(Work instructions): Only the stretch below from the line holding "式 AI 時代的關鍵基石」為核心命題，強調 ARM" through the line holding "l’abominio della pena capitale. David è un" should be restated, word for word and with both ends included; pictures stay out.

(Extracted page text data)
··········
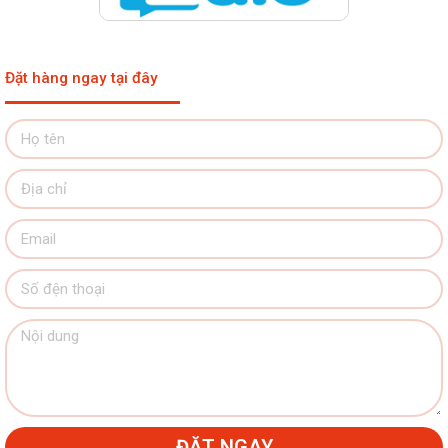
Đặt hàng ngay tại đây
ĐẶT NGAY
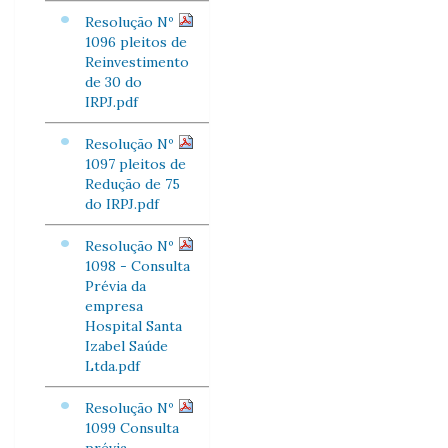
Resolução Nº
1096 pleitos de
Reinvestimento
de 30 do
IRPJ.pdf
Resolução Nº
1097 pleitos de
Redução de 75
do IRPJ.pdf
Resolução Nº
1098 - Consulta
Prévia da
empresa
Hospital Santa
Izabel Saúde
Ltda.pdf
Resolução Nº
1099 Consulta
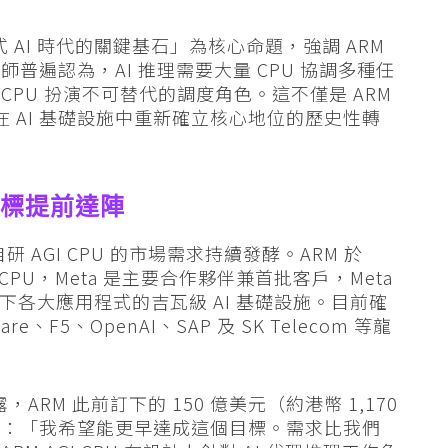
式 AI 時代的關鍵基石」為核心命題，強調 ARM
普遍認為，AI 推理需要大量 CPU 協調多種任
PU 扮演不可替代的調度角色。這不僅是 ARM
在 AI 基礎設施中重新確立核心地位的歷史性轉
，目標提前達陣
 AGI CPU 的市場需求持續發酵。ARM 於
I CPU，Meta 是主要合作夥伴兼首批客戶，Meta
旗下各大應用程式的吉瓦級 AI 基礎設施。目前確
re、F5、OpenAI、SAP 及 SK Telecom 等龍
，ARM 此前訂下的 150 億美元（約港幣 1,170
示：「我希望能更早達成這個目標。需求比我們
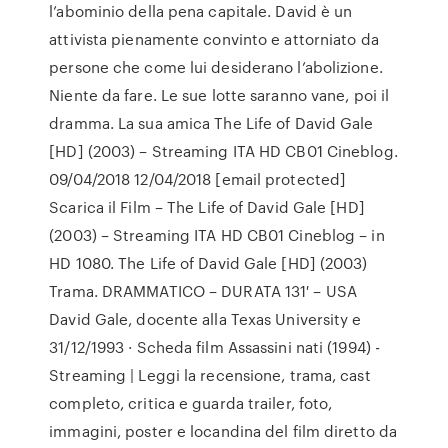
l’abominio della pena capitale. David è un
attivista pienamente convinto e attorniato da
persone che come lui desiderano l’abolizione.
Niente da fare. Le sue lotte saranno vane, poi il
dramma. La sua amica The Life of David Gale
[HD] (2003) – Streaming ITA HD CB01 Cineblog.
09/04/2018 12/04/2018 [email protected]
Scarica il Film – The Life of David Gale [HD]
(2003) – Streaming ITA HD CB01 Cineblog – in
HD 1080. The Life of David Gale [HD] (2003)
Trama. DRAMMATICO – DURATA 131′ – USA
David Gale, docente alla Texas University e
31/12/1993 · Scheda film Assassini nati (1994) -
Streaming | Leggi la recensione, trama, cast
completo, critica e guarda trailer, foto,
immagini, poster e locandina del film diretto da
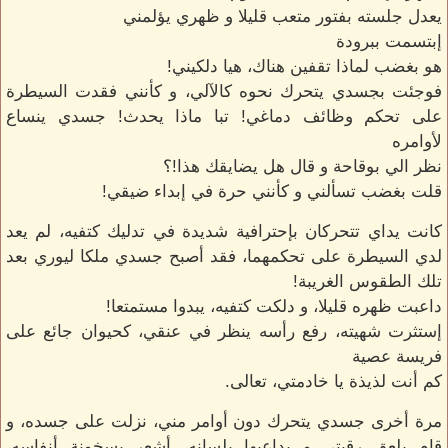
يعدل جلسته بفتور متعب قليلا و ظهري يؤلمني
إبتسمت ببرودة
هو بغضب لماذا تقفين هناك، هيا دلكيني!
فوجئت بجسدي يتحرك نحوه كالآلي، و كأنني فقدت السيطرة
على تحكم وظائف دماغي! تبا ماذا يحدث! جسدي ينساع
لأوامره
نظر الي بوقاحة و قال هل يضايقك هذا!؟
قلت بغضب تسألني و كأنني حرة في إبداء ضيقي!
كانت يداي تتحركان بإحترافية شديدة في تدليك كتفيه، لم يعد
لدي السيطرة على تحكمهما، فقد أصبح جسدي ملكا ليوري بعد
تلك الطقوس الغريبة!
داعبت ظهره قليلا، و دلكت كتفيه، يبدوا مستمتعا!
إستثرت شهيته، رفع رأسه ينظر في عنقي، كحيوان جائع على
فريسة عصية
كم أنت لذيذة يا خادمتي، تعالى.
مرة أخرى جسدي يتحرك دون أوامر مني، نزلت على جسده، و
قام يلعق رقبتي و يداعبها بلسانه، أشعر بسخونة أنفاسه،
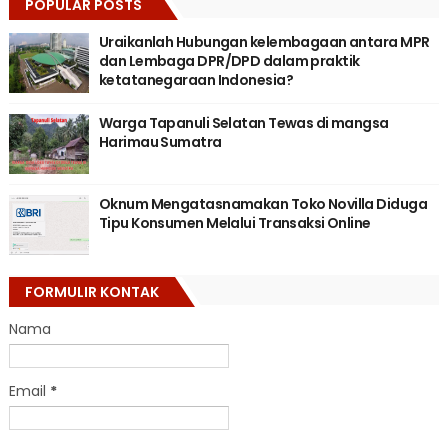
POPULAR POSTS
Uraikanlah Hubungan kelembagaan antara MPR
dan Lembaga DPR/DPD dalam praktik
ketatanegaraan Indonesia?
Warga Tapanuli Selatan Tewas di mangsa
Harimau Sumatra
Oknum Mengatasnamakan Toko Novilla Diduga
Tipu Konsumen Melalui Transaksi Online
FORMULIR KONTAK
Nama
Email
*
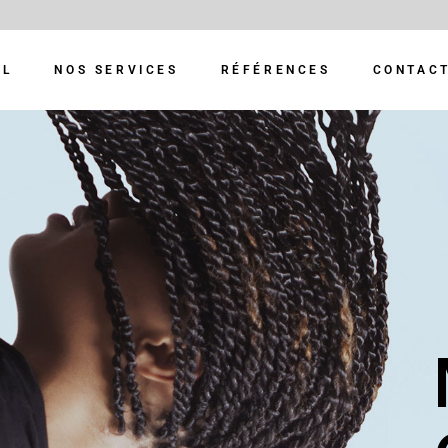
IL
NOS SERVICES
RÉFÉRENCES
CONTAC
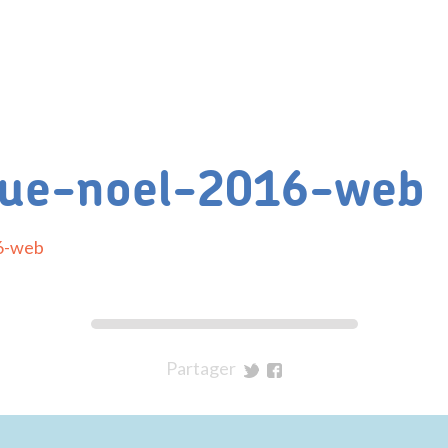
que-noel-2016-web
16-web
Partager
sur
sur
Twitter
Facebook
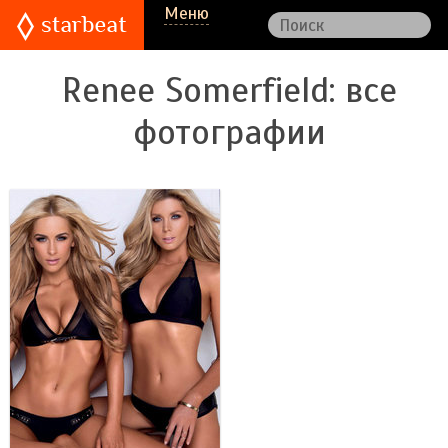
Меню
Renee Somerfield
: все
фотографии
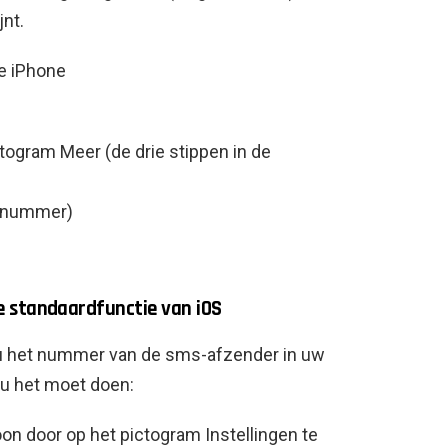
jnt.
togram Meer (de drie stippen in de
m/nummer)
e standaardfunctie van iOS
 u het nummer van de sms-afzender in uw
 u het moet doen:
foon door op het pictogram Instellingen te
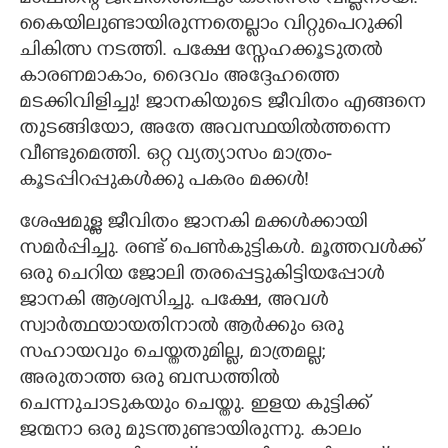
കൈയിലുണ്ടായിരുന്നതെല്ലാം വിറ്റുപെറുക്കി
ചികിത്സ നടത്തി. പക്ഷേ സ്നേഹക്കൂടുതൽ
കാരണമാകാം,​ ദൈവം അദ്ദേഹത്തെ
മടക്കിവിളിച്ചു! ജാനകിയുടെ ജീവിതം എങ്ങനെ
തുടങ്ങിയോ,​ അതേ അവസ്ഥയിൽത്തന്നെ
വീണ്ടുമെത്തി. ഒറ്റ വ്യത്യാസം മാത്രം-
കൂടപ്പിറപ്പുകൾക്കു പകരം മക്കൾ!
ശേഷമുള്ള ജീവിതം ജാനകി മക്കൾക്കായി
സമർപ്പിച്ചു. രണ്ട്‌ പെൺകുട്ടികൾ. മൂത്തവൾക്ക്
ഒരു ചെറിയ ജോലി തരപ്പെട്ടുകിട്ടിയപ്പോൾ
ജാനകി ആശ്വസിച്ചു. പക്ഷേ,​ അവൾ
സ്വാർത്ഥയായതിനാൽ ആർക്കും ഒരു
സഹായവും ചെയ്തതുമില്ല, മാത്രമല്ല;
അരുതാത്ത ഒരു ബന്ധത്തിൽ
ചെന്നുചാടുകയും ചെയ്തു. ഇളയ കുട്ടിക്ക്
ജന്മനാ ഒരു മുടന്തുണ്ടായിരുന്നു. കാലം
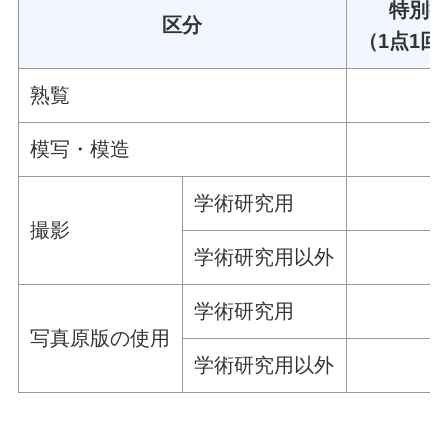
特別
区分
（1点1
熟覧
模写・模造
学術研究用
撮影
学術研究用以外
学術研究用
写真原版の使用
学術研究用以外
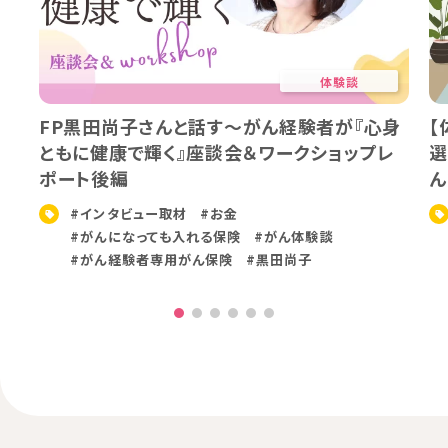
体験談
FP黒田尚子さんと話す〜がん経験者が『心身
【
ともに健康で輝く』座談会＆ワークショップレ
選
ポート後編
ん
#インタビュー取材
#お金
#がんになっても入れる保険
#がん体験談
#がん経験者専用がん保険
#黒田尚子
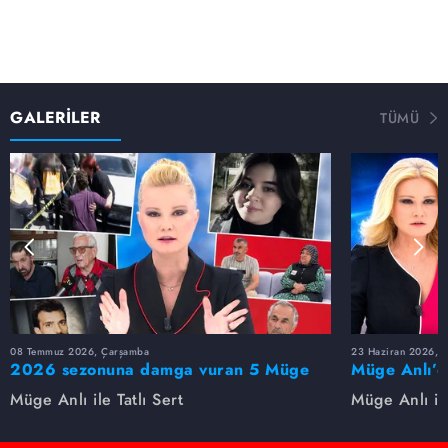
GALERİLER
TÜMÜ
08 Temmuz 2026, Çarşamba
23 Haziran 2026, S
2026 sezonuna damga vuran 5 Müge
Müge Anlı’d
Anlı dosyası...
dosyaları ve
Müge Anlı ile Tatlı Sert
Müge Anlı ile
etti!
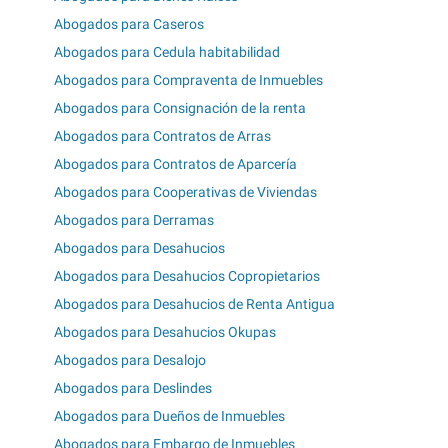
Abogados para Caseros
Abogados para Cedula habitabilidad
Abogados para Compraventa de Inmuebles
Abogados para Consignación de la renta
Abogados para Contratos de Arras
Abogados para Contratos de Aparcería
Abogados para Cooperativas de Viviendas
Abogados para Derramas
Abogados para Desahucios
Abogados para Desahucios Copropietarios
Abogados para Desahucios de Renta Antigua
Abogados para Desahucios Okupas
Abogados para Desalojo
Abogados para Deslindes
Abogados para Dueños de Inmuebles
Abogados para Embargo de Inmuebles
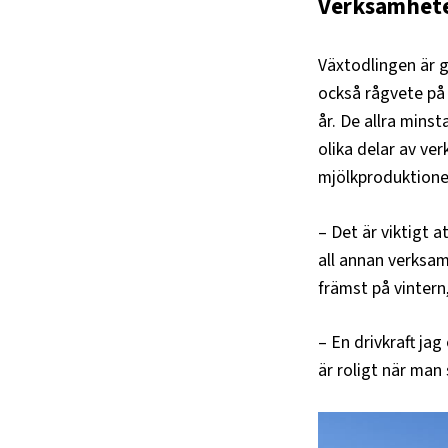
Verksamhet
Växtodlingen är g
också rågvete på 
år. De allra minst
olika delar av v
mjölkproduktione
– Det är viktigt a
all annan verksam
främst på vintern,
– En drivkraft jag
är roligt när man 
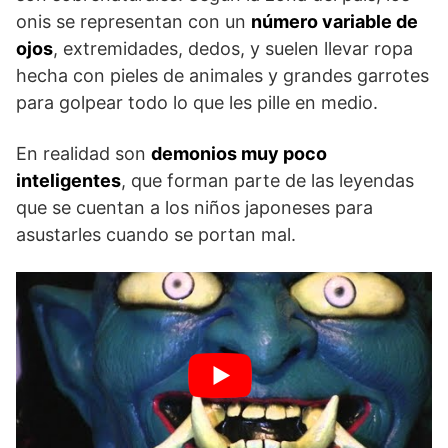
onis se representan con un
número variable de
ojos
, extremidades, dedos, y suelen llevar ropa
hecha con pieles de animales y grandes garrotes
para golpear todo lo que les pille en medio.
En realidad son
demonios muy poco
inteligentes
, que forman parte de las leyendas
que se cuentan a los niños japoneses para
asustarles cuando se portan mal.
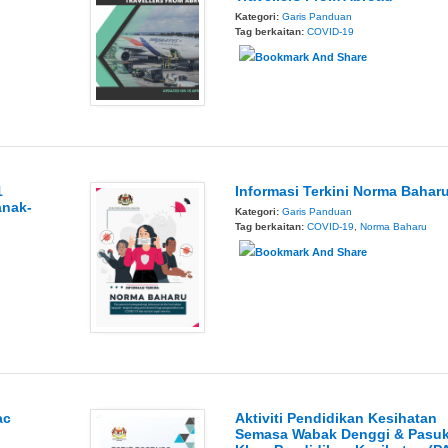
Kategori:
Garis Panduan
Tag berkaitan:
COVID-19
1
Informasi Terkini Norma Bahar
anak-
Kategori:
Garis Panduan
Tag berkaitan:
COVID-19
,
Norma Baharu
ac
Aktiviti Pendidikan Kesihatan
Semasa Wabak Denggi & Pasu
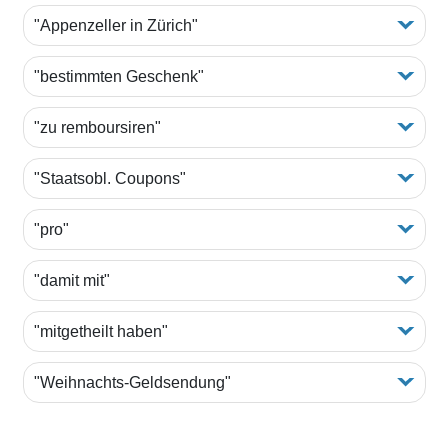
"Appenzeller in Zürich"
"bestimmten Geschenk"
"zu remboursiren"
"Staatsobl. Coupons"
"pro"
"damit mit"
"mitgetheilt haben"
"Weihnachts-Geldsendung"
··········
(Result of this task):
式 AI 時代的關鍵基石」為核心命題，強調 ARM
普遍認為，AI 推理需要大量 CPU 協調多種任
PU 扮演不可替代的調度角色。這不僅是 ARM
在 AI 基礎設施中重新確立核心地位的歷史性轉
，目標提前達陣
 AGI CPU 的市場需求持續發酵。ARM 於
I CPU，Meta 是主要合作夥伴兼首批客戶，Meta
旗下各大應用程式的吉瓦級 AI 基礎設施。目前確
re、F5、OpenAI、SAP 及 SK Telecom 等龍
，ARM 此前訂下的 150 億美元（約港幣 1,170
示：「我希望能更早達成這個目標。需求比我們
l’abominio della pena capitale. David è un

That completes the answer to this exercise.